What has that to do with anything, well you may inquire? The simple fact is, Avalon only appears to me in flight. And Rotax engines just don't start in ten below. So, I kludged together a crude engine pre-heater, toasted marshmallows for an hour, then fired up the trusty Rotax, and was soon cruising, 95 knots at 5500 feet, waiting for Avalon to materialize in the vacant seat beside me. She did not disappoint.

How long has it been since you've seen Dan, Avalon inquired after the preliminaries had been thought aloud. Forty four years, I guesstimated. And how long since your ex has seen him? The same forty four years, I guess.

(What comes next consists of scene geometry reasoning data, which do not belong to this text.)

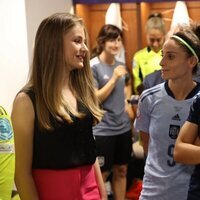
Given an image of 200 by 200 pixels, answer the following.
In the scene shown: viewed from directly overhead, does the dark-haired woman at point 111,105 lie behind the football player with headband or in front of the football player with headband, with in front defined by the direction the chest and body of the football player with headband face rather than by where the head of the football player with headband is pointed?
behind

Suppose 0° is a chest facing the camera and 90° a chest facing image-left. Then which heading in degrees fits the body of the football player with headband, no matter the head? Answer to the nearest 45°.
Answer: approximately 0°
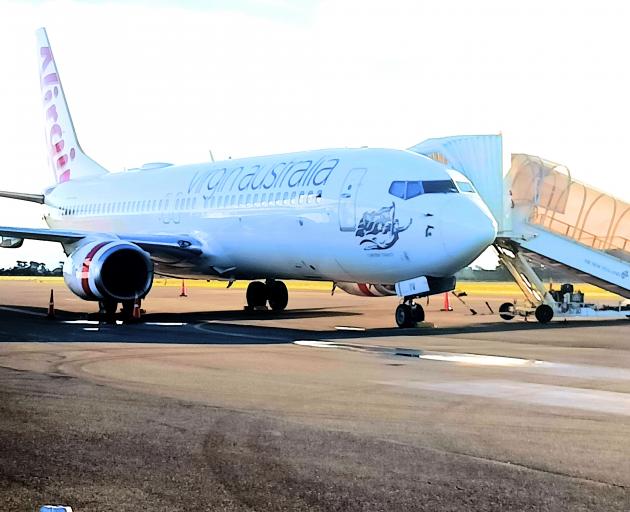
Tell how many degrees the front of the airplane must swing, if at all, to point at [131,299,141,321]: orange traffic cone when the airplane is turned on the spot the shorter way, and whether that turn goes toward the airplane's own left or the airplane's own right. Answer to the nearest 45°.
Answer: approximately 135° to the airplane's own right
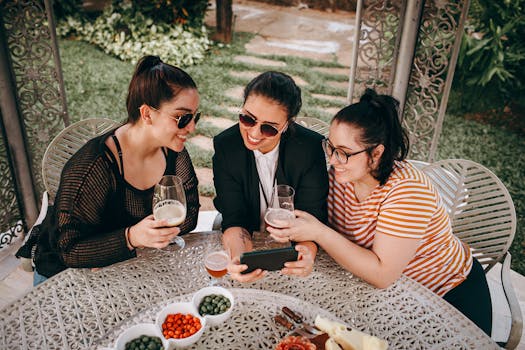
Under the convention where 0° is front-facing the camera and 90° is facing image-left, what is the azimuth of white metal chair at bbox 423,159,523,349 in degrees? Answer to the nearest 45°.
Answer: approximately 45°

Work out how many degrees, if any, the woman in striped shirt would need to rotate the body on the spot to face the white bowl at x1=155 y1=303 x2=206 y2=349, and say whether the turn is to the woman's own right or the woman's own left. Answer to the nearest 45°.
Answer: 0° — they already face it

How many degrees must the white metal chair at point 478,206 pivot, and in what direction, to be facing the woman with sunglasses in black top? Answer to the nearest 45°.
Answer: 0° — it already faces them

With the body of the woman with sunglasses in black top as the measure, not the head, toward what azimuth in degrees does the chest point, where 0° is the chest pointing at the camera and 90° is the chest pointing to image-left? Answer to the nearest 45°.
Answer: approximately 315°

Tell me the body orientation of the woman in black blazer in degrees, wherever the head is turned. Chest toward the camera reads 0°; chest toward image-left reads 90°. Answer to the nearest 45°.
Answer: approximately 0°

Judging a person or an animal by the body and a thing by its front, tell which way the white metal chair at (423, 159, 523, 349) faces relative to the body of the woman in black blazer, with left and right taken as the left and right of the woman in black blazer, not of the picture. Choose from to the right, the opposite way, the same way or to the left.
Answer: to the right
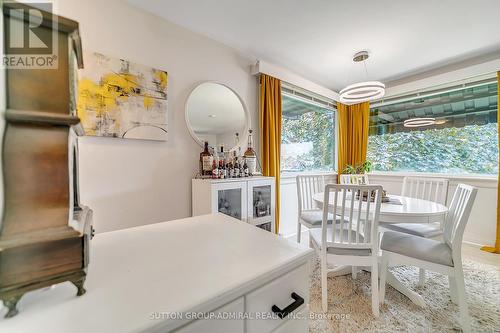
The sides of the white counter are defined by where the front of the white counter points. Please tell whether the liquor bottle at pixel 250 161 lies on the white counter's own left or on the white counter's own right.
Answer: on the white counter's own left

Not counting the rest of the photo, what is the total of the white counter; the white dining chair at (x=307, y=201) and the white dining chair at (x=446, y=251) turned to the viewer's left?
1

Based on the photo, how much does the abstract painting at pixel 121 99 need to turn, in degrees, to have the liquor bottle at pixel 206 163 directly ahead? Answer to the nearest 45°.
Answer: approximately 45° to its left

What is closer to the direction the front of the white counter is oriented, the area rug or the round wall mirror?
the area rug

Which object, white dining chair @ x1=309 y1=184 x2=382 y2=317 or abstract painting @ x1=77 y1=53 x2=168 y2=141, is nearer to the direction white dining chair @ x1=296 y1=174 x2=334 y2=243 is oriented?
the white dining chair
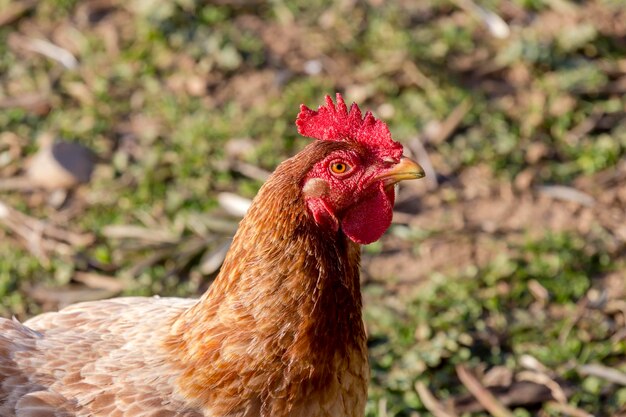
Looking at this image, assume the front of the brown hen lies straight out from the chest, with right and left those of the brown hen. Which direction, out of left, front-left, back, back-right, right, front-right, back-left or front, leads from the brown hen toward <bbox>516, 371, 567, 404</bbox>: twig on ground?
front-left

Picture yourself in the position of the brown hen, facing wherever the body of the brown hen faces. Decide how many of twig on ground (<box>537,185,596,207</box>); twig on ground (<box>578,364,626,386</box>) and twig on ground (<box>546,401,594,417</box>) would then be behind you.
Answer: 0

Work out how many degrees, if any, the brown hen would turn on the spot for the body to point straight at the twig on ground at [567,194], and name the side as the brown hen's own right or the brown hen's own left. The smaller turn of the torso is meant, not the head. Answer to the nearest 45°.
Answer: approximately 45° to the brown hen's own left

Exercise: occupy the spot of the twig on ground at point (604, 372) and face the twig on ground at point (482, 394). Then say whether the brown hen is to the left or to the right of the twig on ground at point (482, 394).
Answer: left

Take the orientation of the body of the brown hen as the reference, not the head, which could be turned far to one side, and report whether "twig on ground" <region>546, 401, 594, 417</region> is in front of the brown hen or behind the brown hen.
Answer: in front

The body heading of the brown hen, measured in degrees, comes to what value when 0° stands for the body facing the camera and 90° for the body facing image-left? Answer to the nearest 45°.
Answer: approximately 270°

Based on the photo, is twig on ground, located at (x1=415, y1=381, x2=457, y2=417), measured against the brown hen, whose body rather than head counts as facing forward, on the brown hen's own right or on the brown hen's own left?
on the brown hen's own left

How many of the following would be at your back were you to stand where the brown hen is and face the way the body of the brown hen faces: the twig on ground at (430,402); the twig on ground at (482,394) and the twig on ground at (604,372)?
0
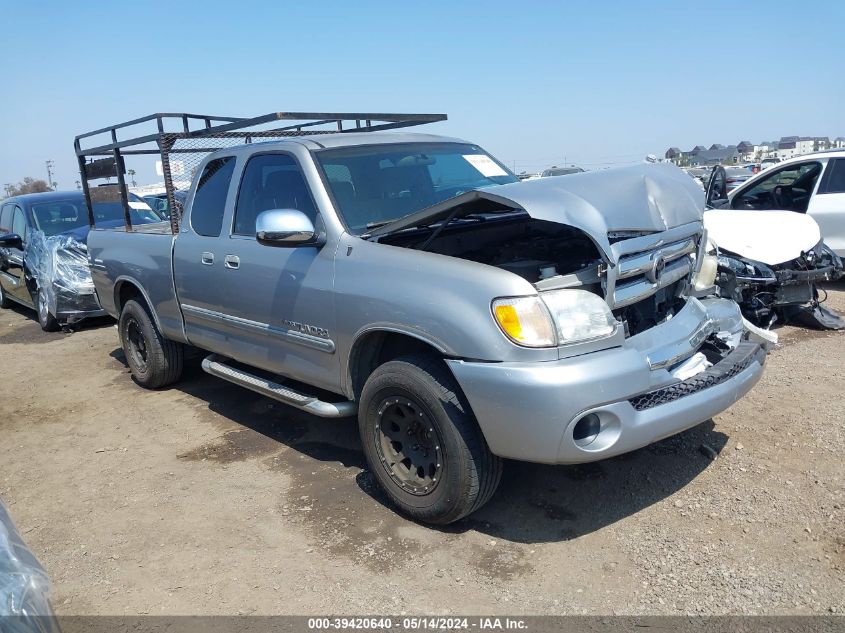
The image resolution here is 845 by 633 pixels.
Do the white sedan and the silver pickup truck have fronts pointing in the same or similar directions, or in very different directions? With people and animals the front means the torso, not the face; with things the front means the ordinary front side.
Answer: very different directions

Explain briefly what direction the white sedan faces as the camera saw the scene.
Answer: facing to the left of the viewer

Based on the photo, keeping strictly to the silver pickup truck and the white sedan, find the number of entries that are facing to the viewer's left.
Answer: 1

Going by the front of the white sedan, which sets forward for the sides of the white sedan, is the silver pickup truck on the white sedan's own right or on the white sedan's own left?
on the white sedan's own left

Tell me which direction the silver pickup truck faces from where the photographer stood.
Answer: facing the viewer and to the right of the viewer

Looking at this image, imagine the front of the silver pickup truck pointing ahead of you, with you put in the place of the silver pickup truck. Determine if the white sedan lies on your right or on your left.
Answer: on your left
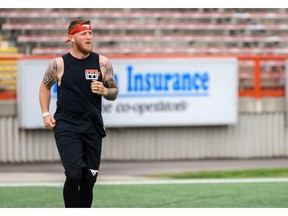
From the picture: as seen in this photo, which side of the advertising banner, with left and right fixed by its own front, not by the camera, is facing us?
front

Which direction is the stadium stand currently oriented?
toward the camera

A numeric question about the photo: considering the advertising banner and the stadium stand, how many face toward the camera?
2

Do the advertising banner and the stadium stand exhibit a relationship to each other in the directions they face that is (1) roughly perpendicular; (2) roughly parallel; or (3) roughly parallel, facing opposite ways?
roughly parallel
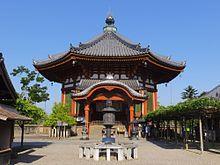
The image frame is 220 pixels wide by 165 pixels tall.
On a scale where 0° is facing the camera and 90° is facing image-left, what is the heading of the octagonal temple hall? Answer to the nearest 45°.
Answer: approximately 0°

"You guess? You're still guessing? And second guessing? Isn't it time to put the past where it rightly belongs -- in the past?"

You don't understand, I stammered, you can't possibly understand, because fidelity was not so much a priority for you. But this was my wife we're talking about!

"Circle back in the holding pattern, Ace," replied Avalon, "and remind me of what attracted you to her in the first place."

So I proceeded to reminisce about my first wife, about how things had been in the beginning, of how she was the perfect 'sixties woman, confident and self-assured and actualized and liberated and independent, and how that had dazzled me.

"Apparently dazzled Dan as well," speculated my guardian ghost.

"Well, of course it did. And I was OK with it, then. Wasn't either of us monogamous at first, and this was the 'sixties, a culture where no person presumed to lay claim to another. But, that was then and this is now and in between there was all of that."

"Tell me," asked Avalon, "what was her favorite movie?"

"Sweet November, I suppose."

"And her favorite play?"

"Same Time Next Year."

"And what does that tell you?"

I was silent for a long time.

Yes, the 'sixties scene was -- well, different, Avalon allowed. Two friends sharing a woman was no more a big deal than them sharing a joint, and she rightly reasoned that he and I had done our share of that. "Only, it wasn't Dan broke up your marriage, was it?"

"No, and I wouldn't have blamed him if it had been. It was some other bloke. And I wanted to blame him, but I couldn't even do that -- I knew how irresistible she was. No, I blamed her."

For what, Avalon inquired?

"For never outgrowing the 'sixties. For not growing up, dammit!"

You know we don't much like that word, down there, Avalon replied, and I apologized.

"So," asked Avalon, "what are you going to do about it?"

"You tell me."

So, she did. "You're going to give him her number. They're going to reconnect, and then they'll discover that you can never go home again."

And I? I'm going to spend the rest of my days wishing you could. I was about to tell Avalon that, but when I glanced sideward, I saw that in her usual enigmatic fashion, she was gone.